Ich kann mich noch dunkel an die Heldengeschichten mancher Kriegsteilnehmer erinnern und auf andere, die aufgehört haben zu reden und als Spinner bezeichnet wurden. Junge Männer, die ihre Jugend im Krieg verbracht haben, die man gezwungen hat, Menschen zu töten, die ihnen nichts angetan haben. Die man dazu gebracht hat, andere zu hassen und ihnen damit die Legitimation zum Töten gegeben hat. Wir Kinder haben diese Geschichten gehört und unsere Ohren gespitzt, wenn vom Krieg die Rede war. Über Gräueltaten wurde nicht gesprochen, auch nicht über die Ermordung von Juden. In den Büschen haben wir nach Gewehren, Bajonetten und Helmen gesucht. Damit haben wir gespielt, auch mit Munition und es ist einiges davon in die Luft geflogen und immer wieder gab es Verletzte. Was aber alle nach dem Krieg verbunden hat, war die gemeinsame Armut. Keiner hatte besonders viel, alle versuchten recht und schlecht durchs Leben zu kommen. Schokolade, Orangen und Bananen gab es, wenn, dann zum Geburtstag oder zu Weihnachten. Sonst Selbstgemachtes – und Fleisch, wenn, dann einmal die Woche. Männer ausgenommen, die mühsam ihr im Krieg verlorenes Gewicht wieder hinaufgegessen und nicht selten damit auch übertrieben haben. Neid und Missgunst gab es nicht. Autobesitzer wurden nicht beneidet, sondern bewundert. Fernsehgerätebesitzer haben die Fernseherlosen bei sich mitschauen lassen. Ende der 60er und Anfang der 70er-Jahre waren wieder alle gut im Futter oder auf gut österreichisch „blad“. Alles hat geraucht und getrunken, Sport gab‘s nur auf dem Fußballplatz. Ein paar Privilegierte spielten Tennis. Das war‘s dann auch schon. Mein Vater hat damals einmal zu mir gesagt: „Immer, wenn ich einen Dünnen sehe, glaube ich, der ist krank.” Das Wirtschaftswunder kam, die Leute haben immer weniger miteinander geredet und mit steigender Fernseherdichte hat die Zahl jener abgenommen, die abends auf der Gasse miteinander getratscht haben. Irgendwann verschwand das Leid aus den Gesichtern der Menschen, der Witwen und Kriegswaisen, der Soldaten. Sie sterben und nehmen ihr Geheimnis mit ins Grab. Zu schrecklich wäre es, das Erlebte zu erzählen und es noch einmal erleben zu müssen. Die Generation, die nicht im Krieg war, beginnt ihr eigenes Leben zu leben. Frei von den Dämonen der Vergangenheit.

All das steht den Menschen in der Ukraine noch bevor. Bis dahin werden noch viele sterben. Unschuldige, die nichts anderes wollen als das, was alle vernünftigen Menschen dieser Erde wollen – in Frieden und Sicherheit ein menschenwürdiges Dasein haben.

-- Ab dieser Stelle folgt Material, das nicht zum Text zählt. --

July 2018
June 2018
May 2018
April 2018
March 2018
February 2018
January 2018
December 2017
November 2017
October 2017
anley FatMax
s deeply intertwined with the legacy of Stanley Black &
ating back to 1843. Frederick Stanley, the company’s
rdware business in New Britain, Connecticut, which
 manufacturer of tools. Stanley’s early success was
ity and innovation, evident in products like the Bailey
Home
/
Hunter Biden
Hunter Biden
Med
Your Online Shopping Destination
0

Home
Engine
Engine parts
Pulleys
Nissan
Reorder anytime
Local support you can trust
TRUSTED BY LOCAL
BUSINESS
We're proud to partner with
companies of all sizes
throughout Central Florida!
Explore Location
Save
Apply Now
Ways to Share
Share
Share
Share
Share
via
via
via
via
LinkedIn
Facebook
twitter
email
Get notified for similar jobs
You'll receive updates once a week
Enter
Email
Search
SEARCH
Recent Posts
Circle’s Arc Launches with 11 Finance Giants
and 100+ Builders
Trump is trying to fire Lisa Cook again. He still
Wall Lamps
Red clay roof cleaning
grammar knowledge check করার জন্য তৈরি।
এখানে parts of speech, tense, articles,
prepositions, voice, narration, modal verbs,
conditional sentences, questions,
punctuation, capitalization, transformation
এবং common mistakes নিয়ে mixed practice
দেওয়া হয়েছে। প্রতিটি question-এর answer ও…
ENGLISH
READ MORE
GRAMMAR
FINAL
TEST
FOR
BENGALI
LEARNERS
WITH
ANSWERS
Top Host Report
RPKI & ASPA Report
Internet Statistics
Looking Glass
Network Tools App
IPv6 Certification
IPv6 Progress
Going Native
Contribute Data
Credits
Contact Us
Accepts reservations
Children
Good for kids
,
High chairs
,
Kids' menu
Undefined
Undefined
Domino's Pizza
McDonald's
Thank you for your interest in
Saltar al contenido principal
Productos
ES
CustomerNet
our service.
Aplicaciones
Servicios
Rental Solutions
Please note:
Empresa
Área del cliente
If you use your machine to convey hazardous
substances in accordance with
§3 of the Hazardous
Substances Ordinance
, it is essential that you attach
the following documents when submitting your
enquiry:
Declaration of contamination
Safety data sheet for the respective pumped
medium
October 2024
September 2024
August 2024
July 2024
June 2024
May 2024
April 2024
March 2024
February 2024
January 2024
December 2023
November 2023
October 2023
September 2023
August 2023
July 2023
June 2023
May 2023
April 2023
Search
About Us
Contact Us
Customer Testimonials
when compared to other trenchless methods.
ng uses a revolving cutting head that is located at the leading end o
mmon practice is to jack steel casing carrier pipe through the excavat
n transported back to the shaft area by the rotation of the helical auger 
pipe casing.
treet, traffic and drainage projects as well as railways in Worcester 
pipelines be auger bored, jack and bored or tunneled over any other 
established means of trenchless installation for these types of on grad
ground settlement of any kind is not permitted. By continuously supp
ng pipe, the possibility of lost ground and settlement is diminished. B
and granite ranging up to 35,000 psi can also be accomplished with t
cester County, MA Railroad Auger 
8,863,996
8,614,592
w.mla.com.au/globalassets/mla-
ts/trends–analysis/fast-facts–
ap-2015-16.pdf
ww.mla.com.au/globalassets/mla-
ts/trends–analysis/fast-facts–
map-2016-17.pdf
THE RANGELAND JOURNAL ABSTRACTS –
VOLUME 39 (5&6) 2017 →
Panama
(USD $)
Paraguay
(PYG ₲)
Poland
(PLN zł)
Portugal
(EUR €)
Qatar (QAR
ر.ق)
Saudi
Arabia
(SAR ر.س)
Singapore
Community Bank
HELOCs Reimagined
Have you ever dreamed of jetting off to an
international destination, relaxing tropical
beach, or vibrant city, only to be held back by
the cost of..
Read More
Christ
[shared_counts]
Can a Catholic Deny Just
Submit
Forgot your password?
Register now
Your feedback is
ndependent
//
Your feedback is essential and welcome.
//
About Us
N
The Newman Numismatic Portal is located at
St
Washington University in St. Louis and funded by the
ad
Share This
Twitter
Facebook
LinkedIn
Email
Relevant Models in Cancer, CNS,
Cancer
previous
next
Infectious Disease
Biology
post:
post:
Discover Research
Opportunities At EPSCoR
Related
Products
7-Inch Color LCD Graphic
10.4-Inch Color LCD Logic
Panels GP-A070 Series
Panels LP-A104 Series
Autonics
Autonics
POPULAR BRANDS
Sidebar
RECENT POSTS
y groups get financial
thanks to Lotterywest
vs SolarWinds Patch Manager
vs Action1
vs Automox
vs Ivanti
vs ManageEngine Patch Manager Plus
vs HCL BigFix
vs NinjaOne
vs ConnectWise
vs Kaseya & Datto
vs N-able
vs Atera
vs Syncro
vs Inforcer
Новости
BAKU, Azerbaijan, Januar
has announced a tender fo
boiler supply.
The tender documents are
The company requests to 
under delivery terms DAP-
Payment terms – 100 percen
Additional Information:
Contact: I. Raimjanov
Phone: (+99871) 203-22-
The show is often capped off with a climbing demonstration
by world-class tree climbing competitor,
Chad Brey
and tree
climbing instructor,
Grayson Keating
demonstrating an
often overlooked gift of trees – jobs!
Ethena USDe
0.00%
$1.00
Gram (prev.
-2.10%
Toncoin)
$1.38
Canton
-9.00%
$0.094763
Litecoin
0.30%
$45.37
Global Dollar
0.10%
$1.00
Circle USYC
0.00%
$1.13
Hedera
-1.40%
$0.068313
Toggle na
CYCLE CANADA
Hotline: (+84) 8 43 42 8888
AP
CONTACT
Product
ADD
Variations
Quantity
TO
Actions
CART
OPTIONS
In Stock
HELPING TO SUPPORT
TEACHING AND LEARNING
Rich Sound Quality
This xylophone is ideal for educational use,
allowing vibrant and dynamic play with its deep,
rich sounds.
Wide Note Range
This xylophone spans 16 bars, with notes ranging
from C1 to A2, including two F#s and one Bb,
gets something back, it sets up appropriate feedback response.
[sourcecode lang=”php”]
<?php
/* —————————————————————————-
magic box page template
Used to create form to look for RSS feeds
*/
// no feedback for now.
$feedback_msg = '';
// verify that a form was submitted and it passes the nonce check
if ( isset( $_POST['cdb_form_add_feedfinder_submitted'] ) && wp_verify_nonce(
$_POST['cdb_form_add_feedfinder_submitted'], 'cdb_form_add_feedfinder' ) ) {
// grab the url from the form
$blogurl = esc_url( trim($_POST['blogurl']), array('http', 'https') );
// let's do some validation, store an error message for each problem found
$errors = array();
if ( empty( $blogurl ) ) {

Zum Abschluss noch einige Zeilen aus einem Gedicht des russischen Nationaldichters Jewgeni Jewtuschenko:

Tropfen von Blut
Die zur Erde fallen
Sind die giftigen Samen
Aus denen Bäume des Todes wachsen
Die mit denselben Blutstropfen
Befleckt sind.
Nicht Menschen sterben:
Welten hören auf

Ich hoffe auf eine bessere Zukunft für die Ukraine und wünsche mir von unseren Politikern den Mut zu haben, auch Unpopuläres zu sagen, wenn es der Wahrheit entspricht.
Wir leben nicht auf einer Insel der Seligen, wir leben in geänderten Zeiten.

In diesem Sinne:
Möge es Frieden für diese, unsere einzige Welt geben – und uns möge ein schöner Sommer bevorstehen.